━━━ SUPPLIED RECORDS

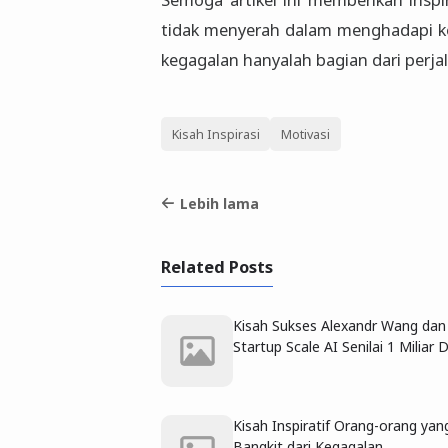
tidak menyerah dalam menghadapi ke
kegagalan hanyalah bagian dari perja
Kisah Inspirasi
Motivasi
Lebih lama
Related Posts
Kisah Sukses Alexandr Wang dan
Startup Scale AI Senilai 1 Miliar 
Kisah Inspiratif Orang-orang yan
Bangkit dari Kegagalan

━━━━━━
━━━ SUPPLIED RECORDS

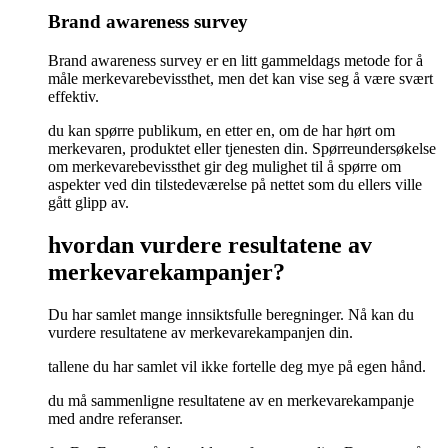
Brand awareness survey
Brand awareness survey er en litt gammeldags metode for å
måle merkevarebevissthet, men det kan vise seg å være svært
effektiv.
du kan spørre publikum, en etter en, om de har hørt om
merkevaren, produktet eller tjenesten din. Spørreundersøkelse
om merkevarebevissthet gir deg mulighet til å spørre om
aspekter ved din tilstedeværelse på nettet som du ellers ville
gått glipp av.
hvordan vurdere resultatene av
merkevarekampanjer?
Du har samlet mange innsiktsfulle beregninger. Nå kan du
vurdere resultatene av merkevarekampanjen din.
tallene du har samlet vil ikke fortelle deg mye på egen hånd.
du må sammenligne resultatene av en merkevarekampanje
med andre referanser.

━━━━━━

• **ACTIVITY**: Tally the lines in the listing above that contain the word "vurdere". Reply with the number only.

• **SOLUTION**: 2